Extract to read.
---------------

Netherlands: How rainbow-coloured became the new black

A heated debate around a centuries-old children’s festival throws a light on the complexities of integration and how the left should respond

Immigration has been high on the agenda of many European governments for some time with debate usually focused on the number of people entering the country and society’s ability to cope. However, in the Netherlands it is not numbers so much as the qualitative aspects of integration – how should new arrivals be integrated into Dutch society and to what extent can and should they adapt to its customs and traditions – which is now mostly the focus of discussion.


Photo: Tropenmuseum / the Royal Tropical Institute (KIT)

In the last two years this debate has taken a somewhat surreal turn, which has led to some interesting outcomes, as I found out in summer of 2013 at a seminar in Brussels where Quinsy Gario was one of the participants. Gario is a black Dutchman who describes himself on Twitter as “a performance poet, columnist, radio host and an award winning play-maker from the Dutch Caribbean”.

The seminar was about combating racism and xenophobia in the run-up to this year’s European elections. When Gario was given the floor, he took aim at an unexpected target: the Dutch folk tradition of Sinterklaas en Zwarte Piet, in which Madrid-based St Nicholas and his Moorish black helpers (called ‘Black Petes’) travel to the Netherlands by steamship every year to shower Dutch children with gifts and sweets. Gario said that this tradition was racist; Zwarte Piet was a symbol of slavery and oppression and did not belong in a free and democratic society.

My first reaction was one of disbelief. How could anyone suggest that the centuries-old national children’s festival of St Nicholas was anything but good-natured, harmless fun? How could anybody mistake the cheerful folklore character of ‘Black Pete’ for an African slave? And, most importantly, given my impeccable progressive credentials, how could anybody suggest that the annual celebration, which I have been taking part in since I was a little boy, is racist?

But as Gario went on to explain in some detail how ‘Black Pete’ affected the perception of black people in the Netherlands, and how it made him and other black Dutchmen feel, I realised that my fondness for the tradition I grew up with might be clouding my judgment of this modern-day critique of Dutch race relations. I began to wonder whether there might be some merit to Gario’s arguments.

---------------

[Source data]

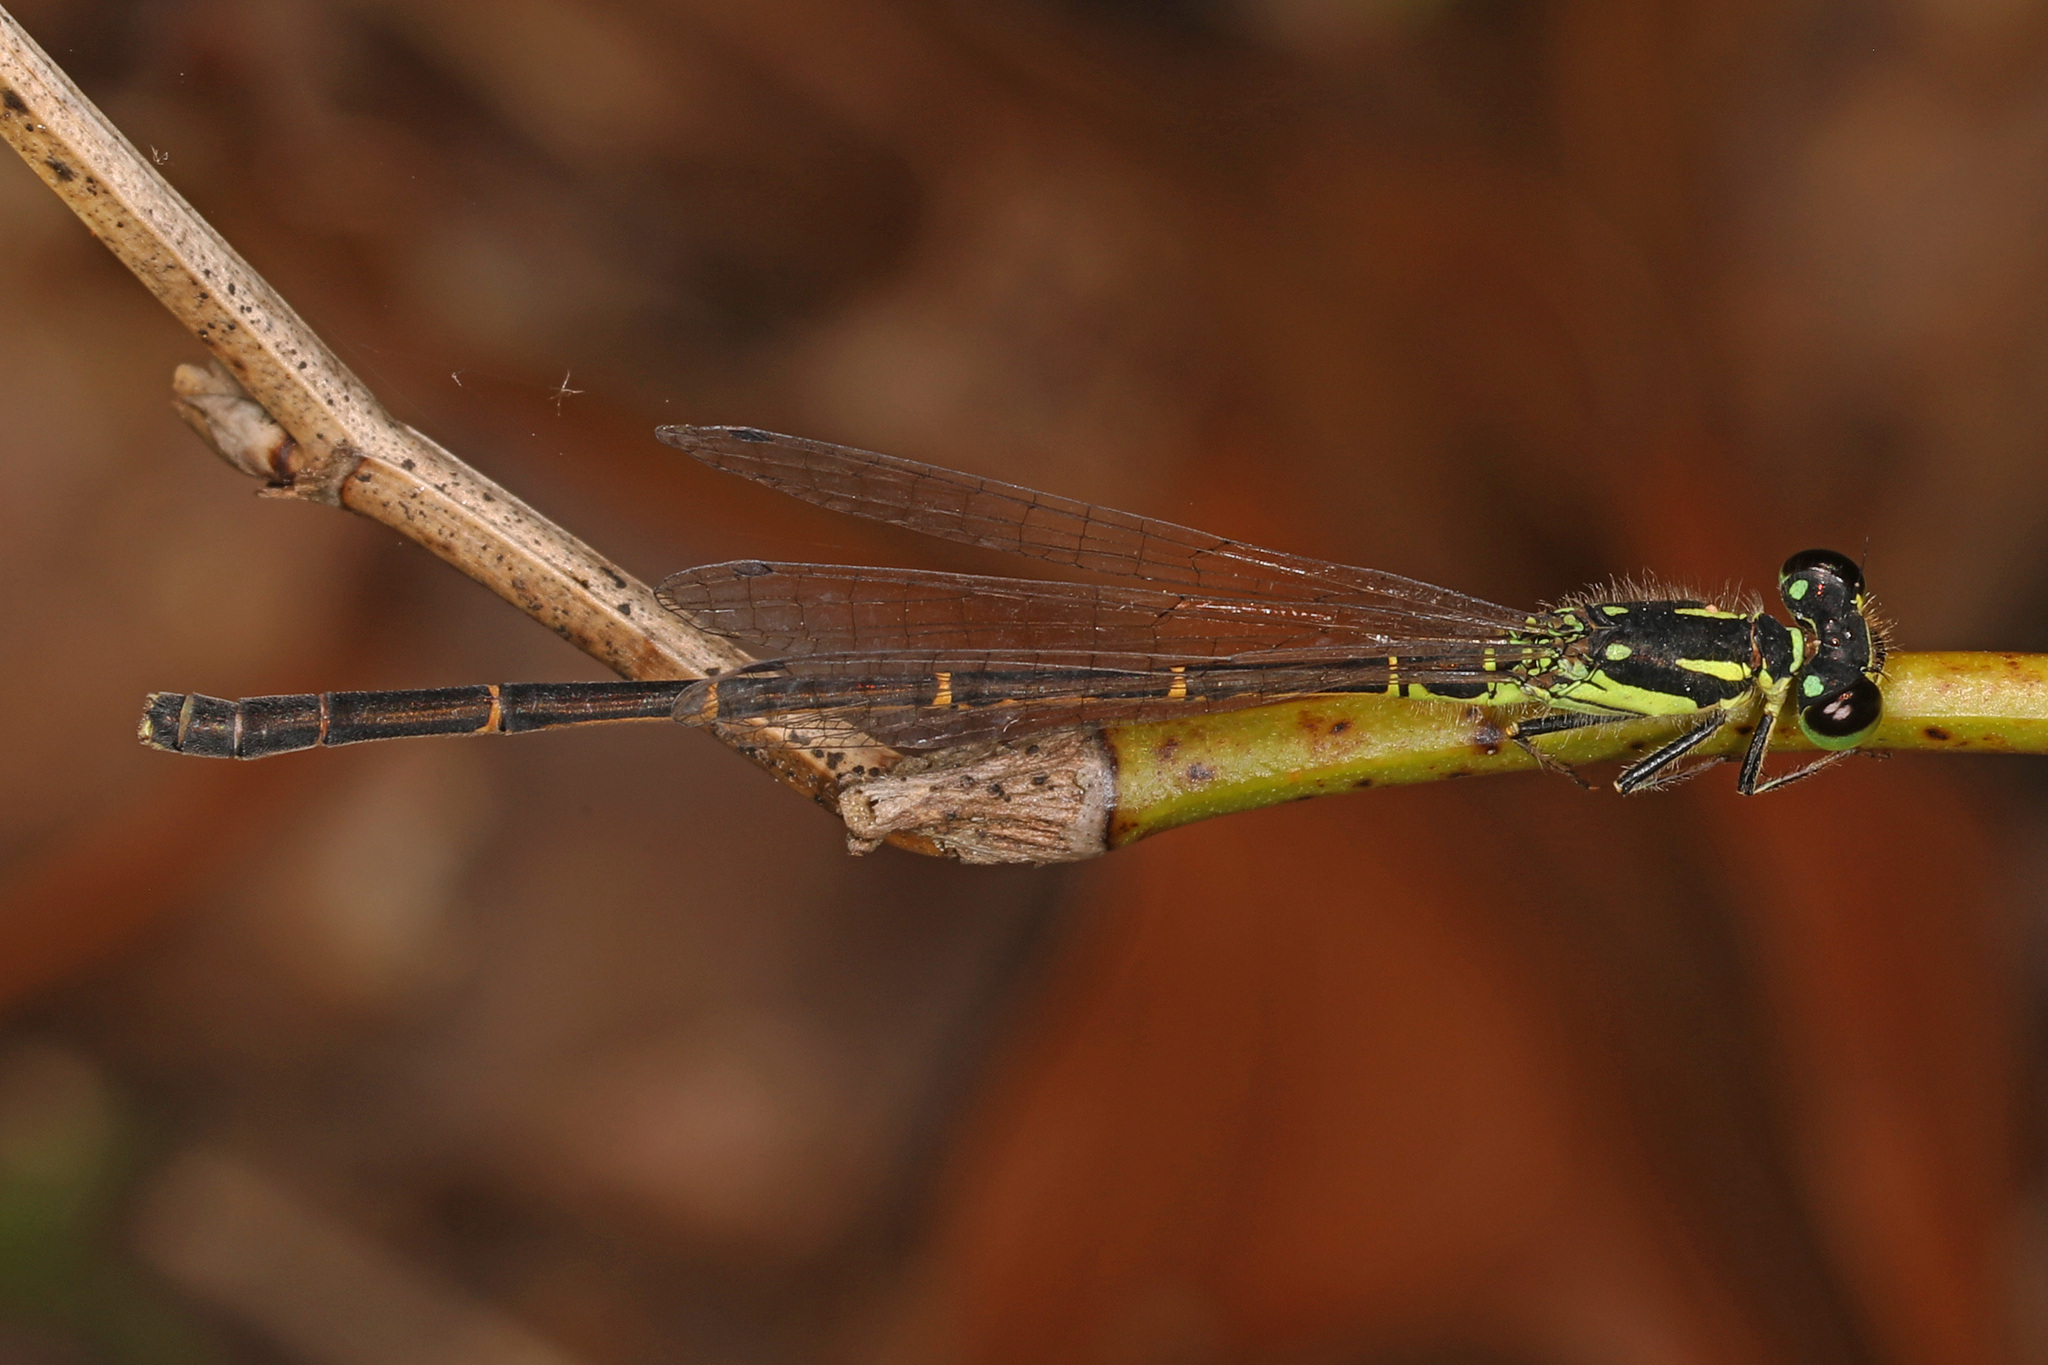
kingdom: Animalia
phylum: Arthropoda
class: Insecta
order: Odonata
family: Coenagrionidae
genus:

---------------

Set tasks.
**A.** Do these statements agree with the article on the Sinterklaas debate? For each, answer yes or no and quote the deciding words from the article. (i) The Brussels seminar was about combating racism and xenophobia ahead of the European elections. (ii) In the tradition, St Nicholas and his helpers travel to the Netherlands by train. (iii) Gario calls himself a performance poet on Twitter.
**B.** According to the article on the Sinterklaas debate, what did Gario say Zwarte Piet was a symbol of?
**C.** Quote the article on the Sinterklaas debate between "A heated debate" and "Tropical Institute (KIT)", inclusive.
Rely only on the text about the Sinterklaas debate and not on the records.

Answer set.
**A.**
(i) Yes: "The seminar was about combating racism and xenophobia in the run-up to this year’s European elections."
(ii) No: "travel to the Netherlands by steamship every year"
(iii) Yes: "describes himself on Twitter as “a performance poet, columnist, radio host and an award winning play-maker from the Dutch Caribbean”"

**B.** Slavery and oppression.

**C.**
A heated debate around a centuries-old children’s festival throws a light on the complexities of integration and how the left should respond

Immigration has been high on the agenda of many European governments for some time with debate usually focused on the number of people entering the country and society’s ability to cope. However, in the Netherlands it is not numbers so much as the qualitative aspects of integration – how should new arrivals be integrated into Dutch society and to what extent can and should they adapt to its customs and traditions – which is now mostly the focus of discussion.


Photo: Tropenmuseum / the Royal Tropical Institute (KIT)